Ma tutti quelli che amano Michelangelo Merisi da Caravaggio più di un parente prossimo, si sono messi in marcia, anche questa volta. Nonostante le dispute degli esperti. Come mai s’era visto prima a Roma. Nei primi dieci giorni della mostra, iniziata il 20 febbraio scorso, sono stati staccati cinquemila biglietti al giorno. Non solo. Prima ancora dell’inaugurazione, s’erano già accumulate 50mila prenotazioni da ogni parte del mondo, tanto che gli organizzatori sono stati costretti ad anticipare di un’ora l’orario d’apertura per soddisfare tutta quella gente in fila che, soprattutto nei fine settimana, dal Colle del Quirinale finisce per lambire via Nazionale.

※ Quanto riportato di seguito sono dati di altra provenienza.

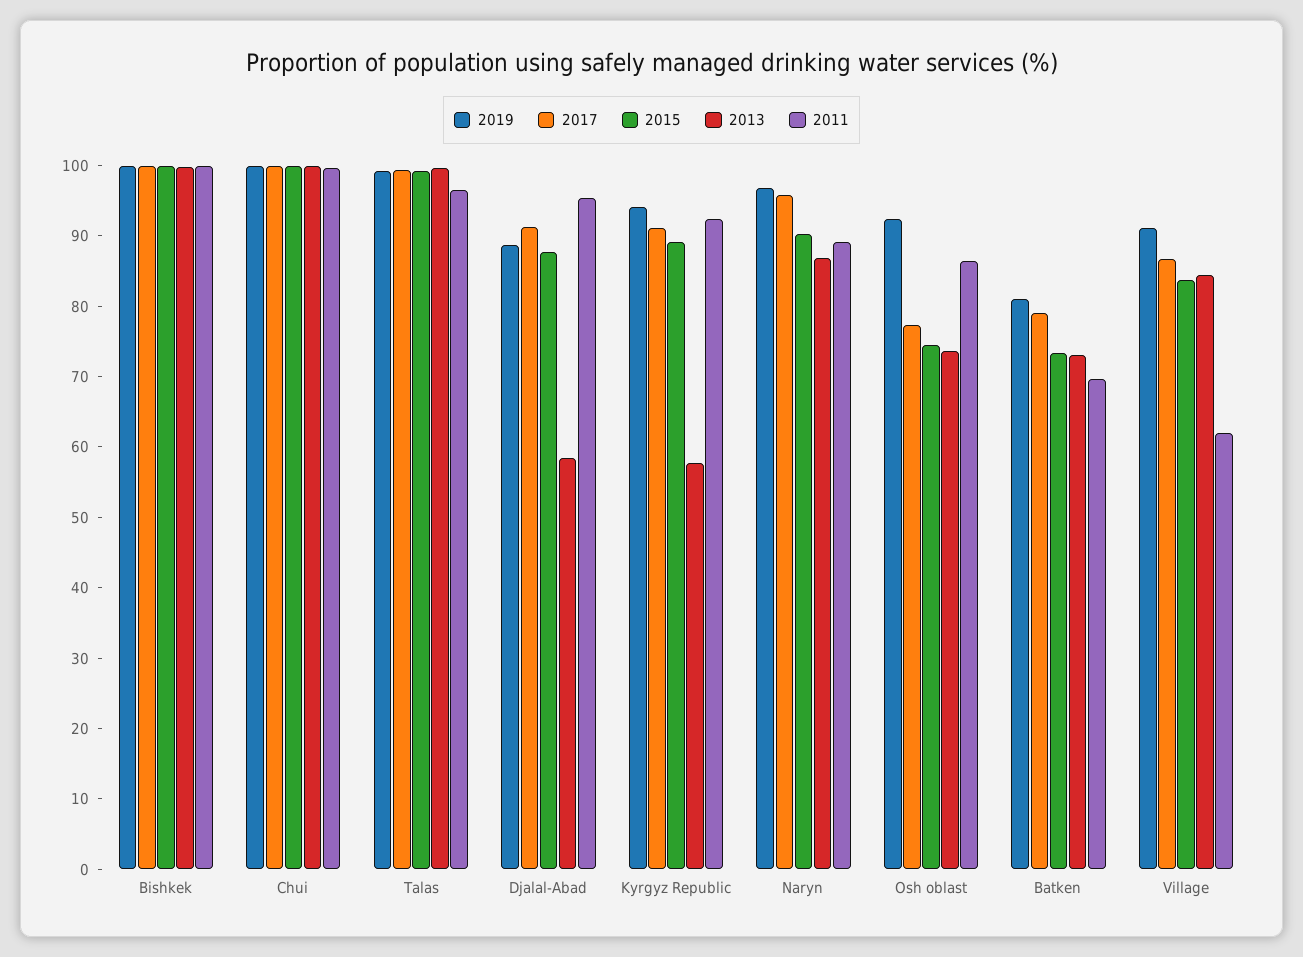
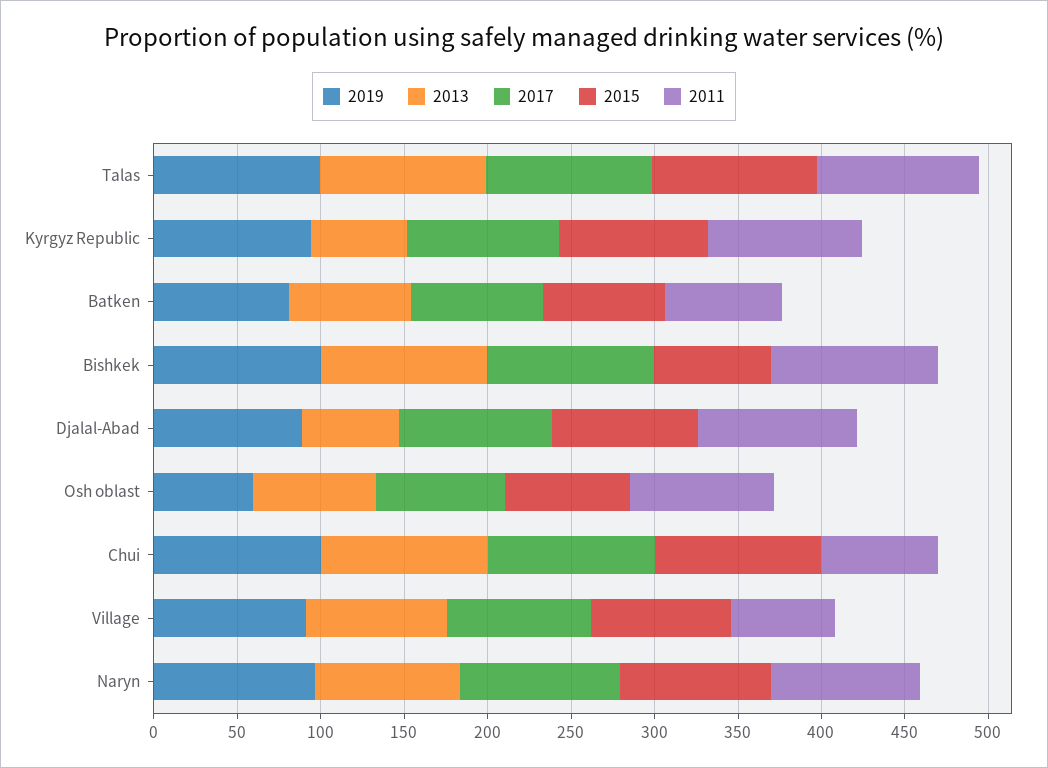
2015, Bishkek: 100 -> 70
2011, Chui: 100 -> 70
2019, Osh oblast: 92 -> 60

Delle ventiquattro opere in mostra, qualcuna, purtroppo, ha già lasciato le Scuderie: il Riposo durante la fuga in Egitto della Galleria Doria Pamphilj di Roma è già volato via il 22 marzo scorso per la mostra “Caravaggio e l’arte della fuga” allestita a Villa del Principe Doria di Genova. Entro il 15 maggio il Suonatore di liuto e la Conversione di Saulo torneranno rispettivamente nelle loro case: l’Hermitage di San Pietroburgo e Palazzo Odescalchi a Roma. Sette giorni dopo, a salutare le Scuderie del Quirinale saranno il Bacco, il Sacrificio di Isacco e l’Amore dormiente con destinazione Firenze.
Ma per tante che se ne vanno, una, straordinaria, arriverà il 15 aprile: si tratta della Flagellazione di Cristo del Museo Capodimonte di Napoli.
Per chi non dovesse fare in tempo a vedere tutte le opere esposte nelle Scuderie, rimangono, comunque, i capolavori caravaggeschi delle tre chiese di Roma: per espressa volontà dei curatori della mostra, nulla è stato mosso da San Luigi dei Francesi, da Sant’Agostino e da Santa Maria del Popolo: «Per rispetto alla città che, poco più che ragazzo, l’ha visto arrivare povero e solo e che poi ha riconosciuto la sua grandezza: a Roma, la patria naturale dove sarebbe voluto tornare, se solo ce l’avesse fatta».